Die VÖStV war seinerzeit auf Initiative des Wiener Rechtsanwalts und nunmehrigen Professors für Wirtschaftsstrafrecht und Compliance an der Johannes Kepler Universität Linz, Richard Soyer, gegründet worden. Soyer erinnerte in seinem Festvortrag an die Anfänge der Vereinigung und daran, dass die Strafverteidigung einst als eine Art "Schmuddelecke" innerhalb der Anwaltei gegolten habe. Die VÖStV habe sich seit ihrem Bestehen mit ihren kriminalpolitischen Forderungen nicht nur innerhalb der Anwaltschaft, sondern gesamtgesellschaftlich etabliert, die Strafrechtskultur an den Gerichten positiv verändert und etwa zum StPO-Reformgesetz 2004 und dem 2006 in Kraft getretenen Verbandsverantwortlichkeitsgesetz entscheidend beigetragen.
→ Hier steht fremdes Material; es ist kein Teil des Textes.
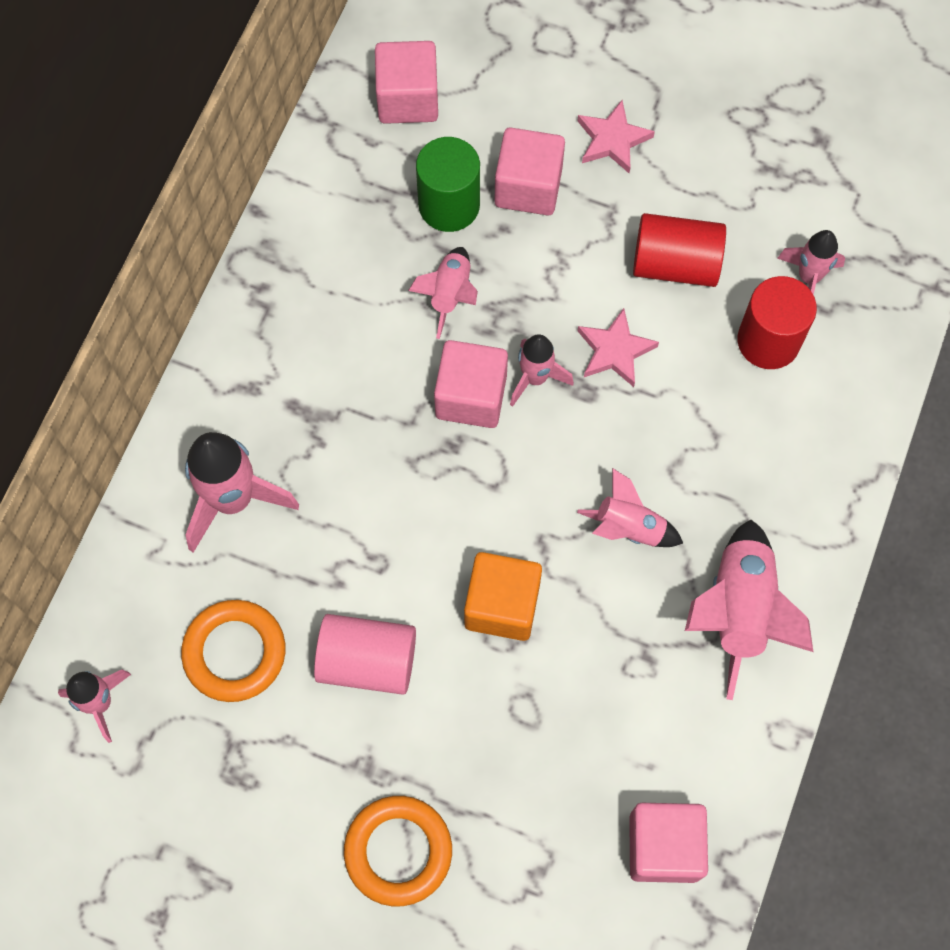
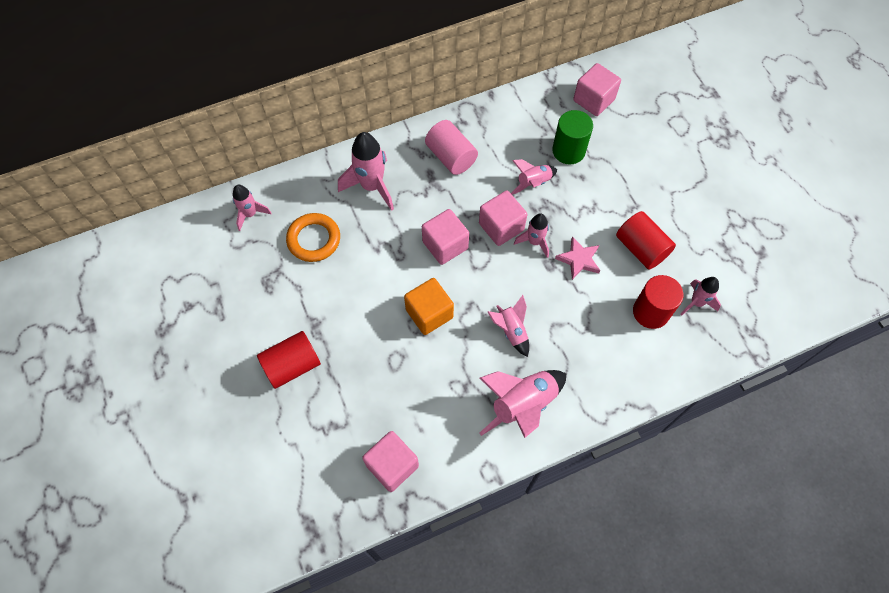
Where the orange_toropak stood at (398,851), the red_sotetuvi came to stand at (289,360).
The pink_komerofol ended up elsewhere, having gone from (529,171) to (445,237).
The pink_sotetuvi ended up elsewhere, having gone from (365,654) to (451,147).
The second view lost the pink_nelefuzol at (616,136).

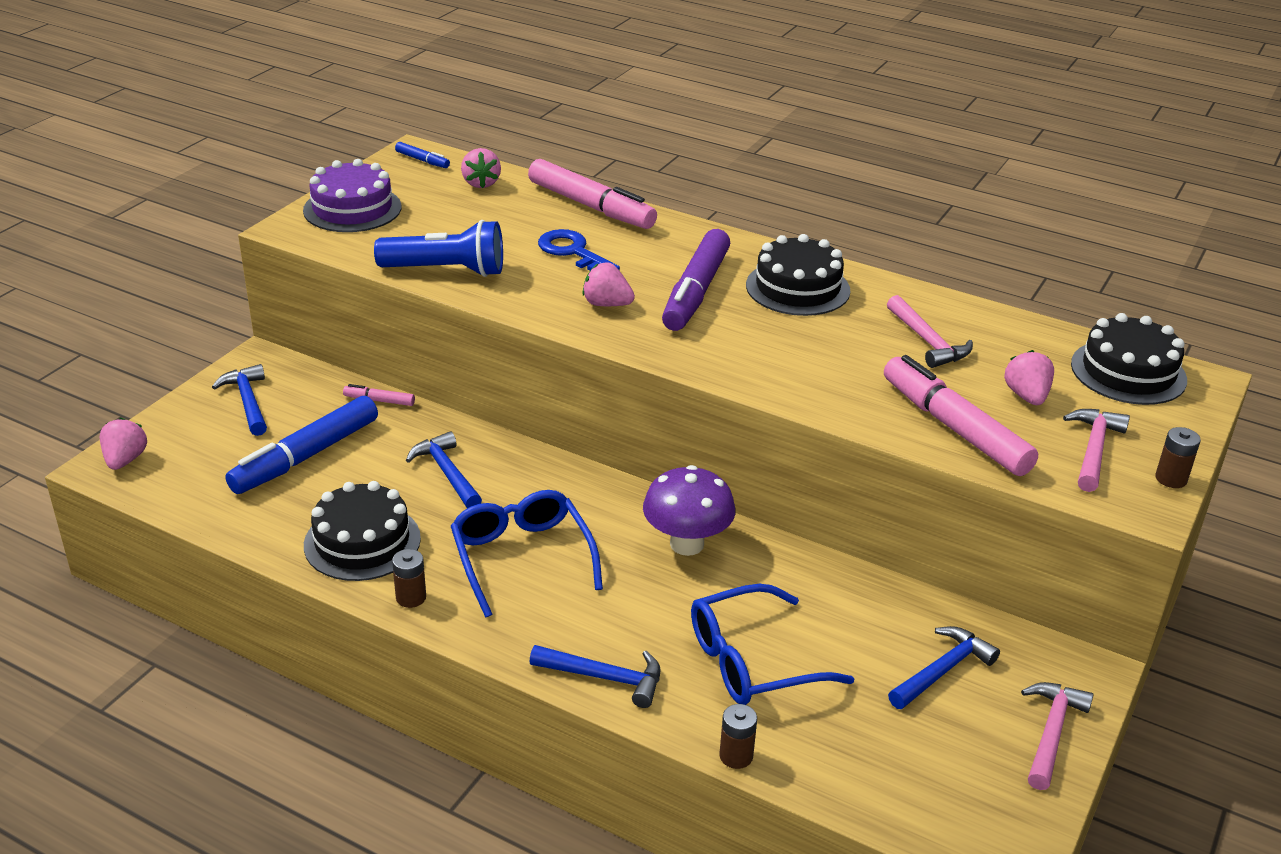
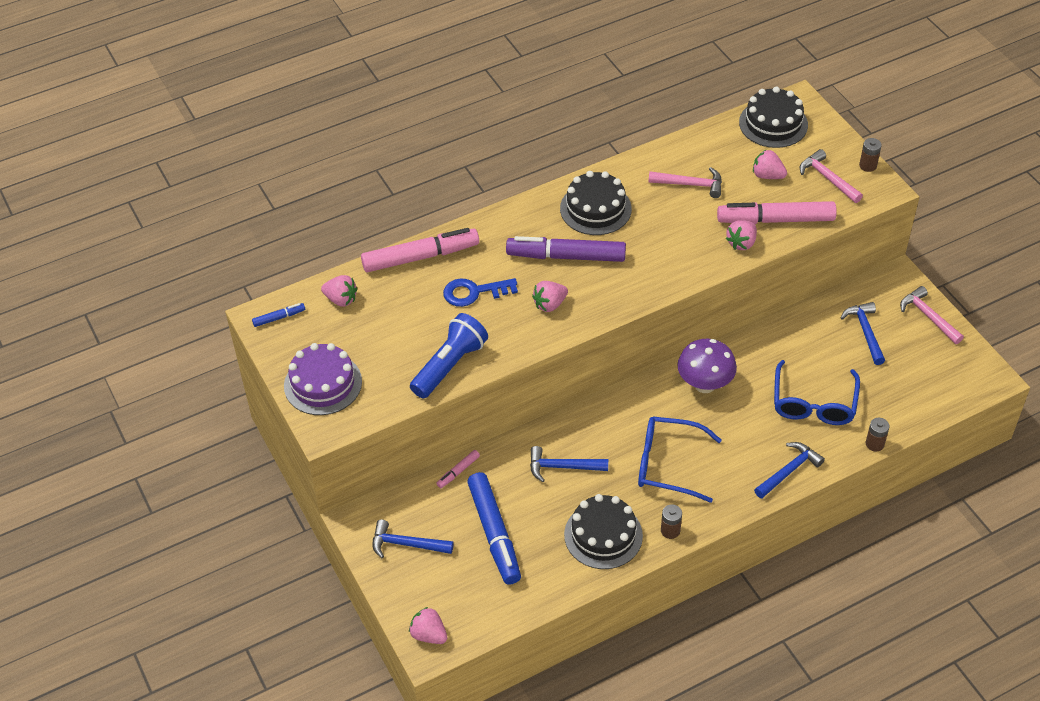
The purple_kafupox at (696,280) ended up facing another way, 135 degrees clockwise from before.
The second view gained the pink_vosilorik at (741,235).

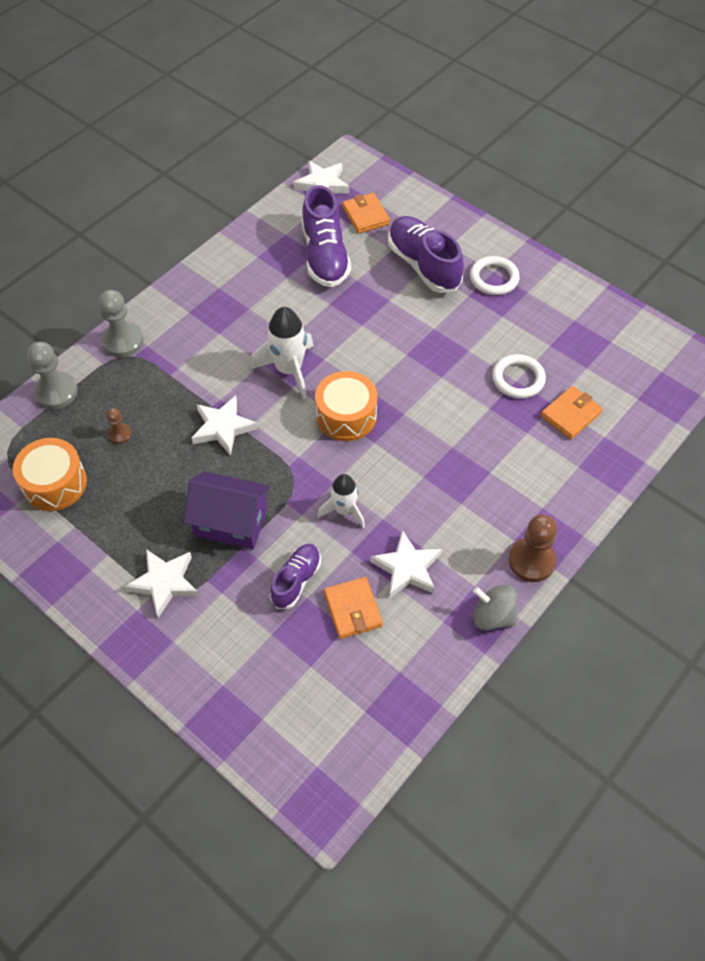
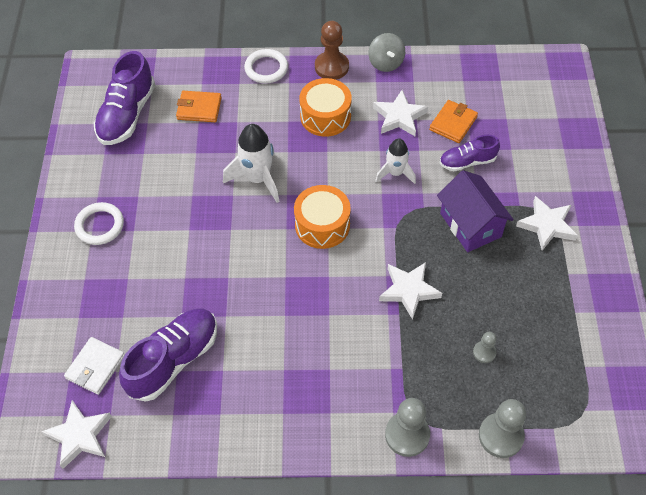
What was the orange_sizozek at (366,213) turned into the white_sizozek at (94,366).
The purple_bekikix ended up elsewhere, having gone from (426,254) to (124,98).
The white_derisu ended up elsewhere, having gone from (281,353) to (251,163).
The white_toropak ended up elsewhere, having gone from (519,376) to (266,66).
The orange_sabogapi ended up elsewhere, having gone from (50,474) to (326,107).
What was the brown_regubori at (119,426) turned into the grey_regubori at (485,347).

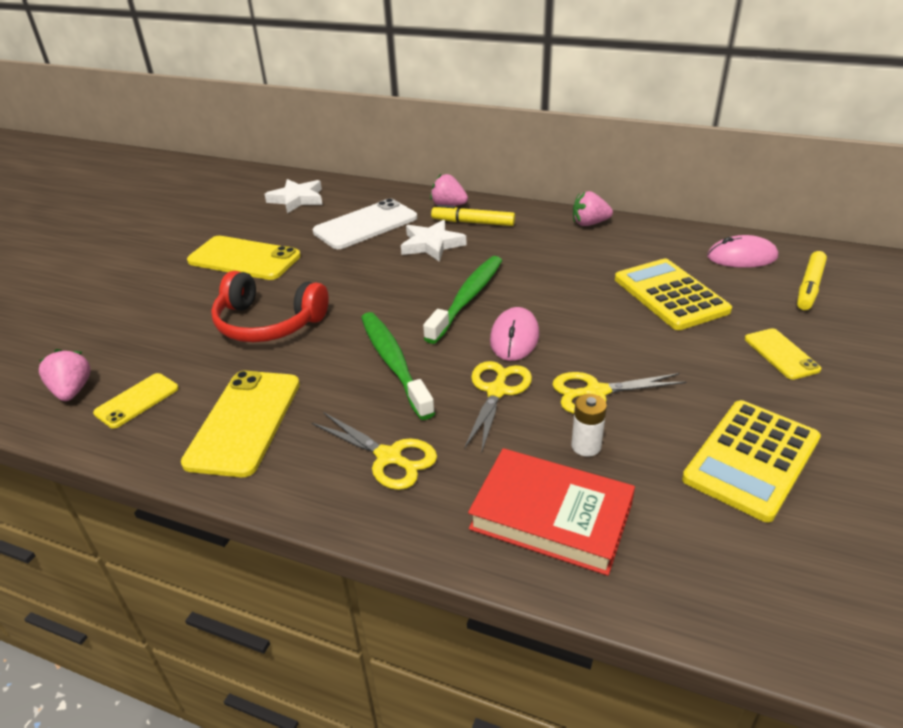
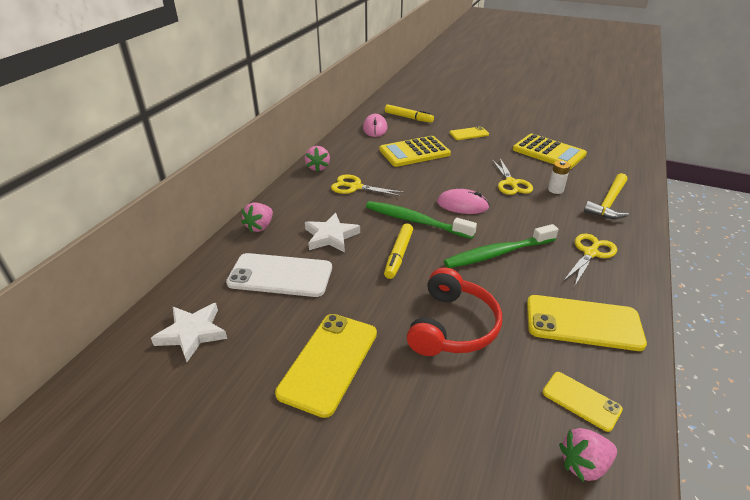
The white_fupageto at (365,223) ended up facing another way, 45 degrees counterclockwise from before.
The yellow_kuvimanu ended up elsewhere, having gone from (498,407) to (368,185).
The yellow_kafupox ended up elsewhere, having gone from (473,215) to (398,251).
Where the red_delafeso stood at (551,512), the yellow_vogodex came to stand at (606,196).

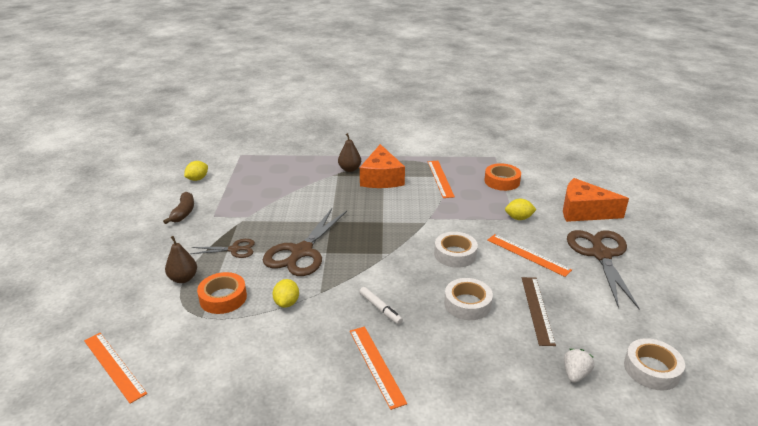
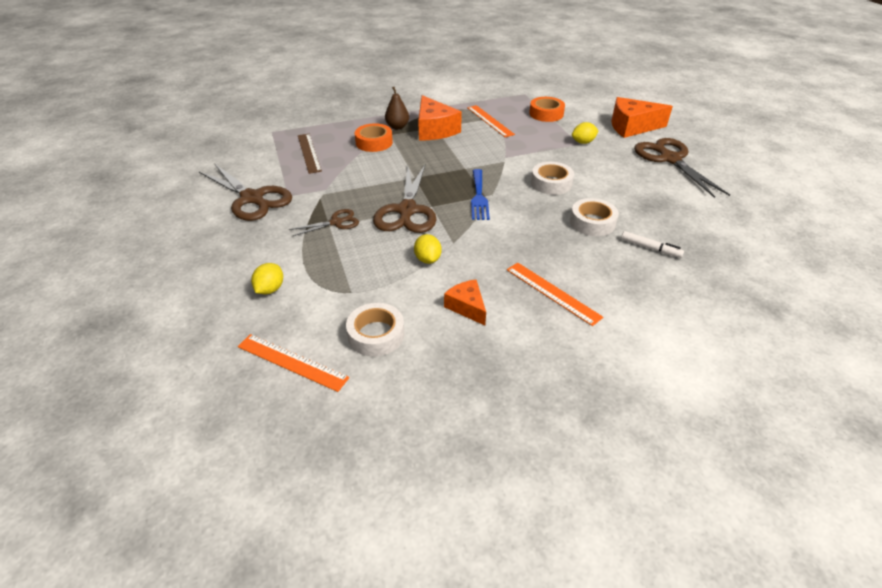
Where the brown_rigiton stood at (178,208), the brown_kuvimanu came to stand at (245,192).
The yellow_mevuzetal ended up elsewhere, having gone from (196,171) to (267,278).
The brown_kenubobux ended up elsewhere, having gone from (539,311) to (310,154).
The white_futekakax ended up elsewhere, having gone from (654,364) to (375,330).
The orange_futekakax ended up elsewhere, having gone from (222,293) to (374,137).
The second view gained the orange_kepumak at (465,302).
The second view gained the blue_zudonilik at (480,194).
The white_kafupox ended up elsewhere, having gone from (381,306) to (652,244).
The second view lost the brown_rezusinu at (181,259).
The second view lost the orange_kenubobux at (529,255).
The second view lost the white_vosilorik at (579,366).

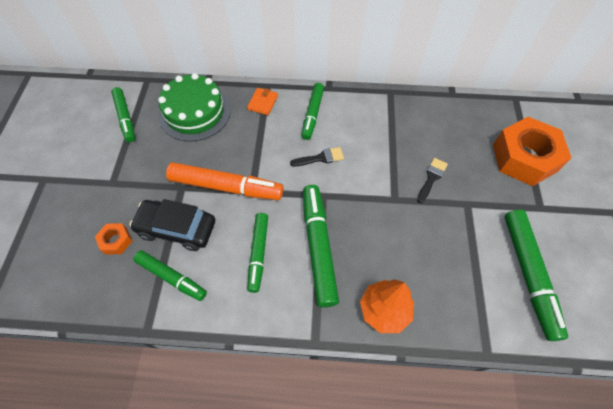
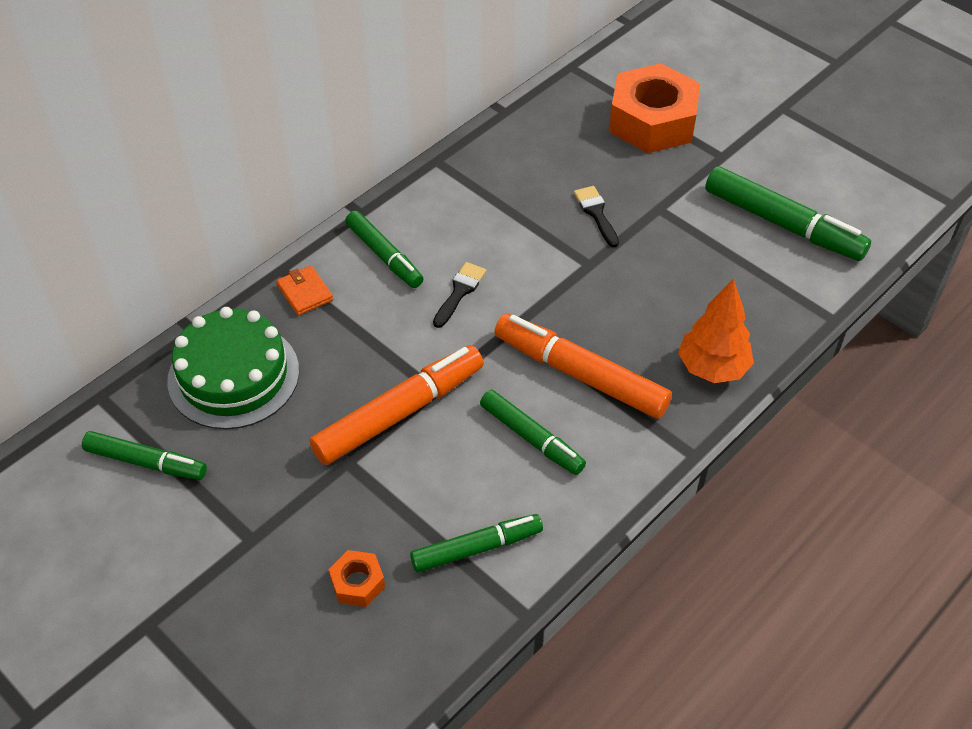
What was the green_kafupox at (321,246) turned into the orange_kafupox at (583,366).
The second view lost the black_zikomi at (172,225).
"Seit dem Jahr 2010 lässt sich jedoch nicht übersehen, dass es zu einem rechtspolitischen Stillstand, wenn nicht sogar teilweise zu kriminalpolitischen Rückschritten gekommen ist", hielt Soyer fest. Die Reform des Ermittlungsverfahrens habe keine Fortsetzung in grundlegenden Reformen des Haupt- und Rechtsmittelverfahrens gefunden: "Der österreichische Strafgesetzgeber unterlässt es seit einem guten Jahrzehnt beharrlich, die inquisitorische Struktur des Hauptverfahren einerseits und formale Hürden im Rechtsmittelverfahren andererseits abzubauen bzw. zurückzufahren." Die Politik lasse "selbst Konturen von ernsthaften Reformbemühungen kaum erkennen", die Justizkapitel in den letzten beiden Regierungsprogrammen hätten sich "durch Allgemeinplätze und nicht erkennbare Schwerpunktsetzungen" ausgezeichnet.
Das im Gefolge des Terror-Anschlags von Wien rasch auf den Weg gebrachte Terrorbekämpfungs-Gesetz habe sich "als krude Symbolpolitik und Fortsetzung des Zick-Zack-Kurses der letzten Jahre" erwiesen, kritisierte Soyer: "Nicht anders verhält es sich mit der gesetzlichen Reform des österreichischen Geheimdienstwesens oder der beharrlichen Weigerung, ein zeitgemäßes Parteienstrafrecht - wie etwa in Deutschland - mit gerichtlichen Straftatbeständen einzuführen."
Für Soyer sind Strafverteidigerinnen und Strafverteidiger "nicht nur die Speerspitze der Advokatur, sondern insbesondere auch der Gesellschaft". Als deren Repräsentanten "sind wir strukturell in Opposition zur Macht", betonte der VÖStV-Gründer, der nach wie vor dem Vorstand der Vereinigung angehört: "Wenngleich Strafverteidigung gleichzeitig auch Brotberuf ist, dürfen wir uns weder von staatlicher noch privater Macht vereinnahmen lassen, wenn wir unserer Aufgabe gerecht werden wollen."
Zusammenfassung
- Die Vereinigung Österreichischer StrafverteidigerInnen (VÖStV) hat am Wochenende ihr 20-jähriges Bestehen begangen, der jährliche StrafverteidigerInnentag hat dieses Mal in Wien stattgefunden.
- Die Strafverteidigerinnen und Strafverteidiger verlangen außerdem "die Abschaffung der Stampiglien-Erledigung bei Grundrechtseingriffen", wie VÖStV-Präsident Manfred Ainedter nach der Tagung am Sonntagnachmittag im Gespräch mit der APA erläuterte.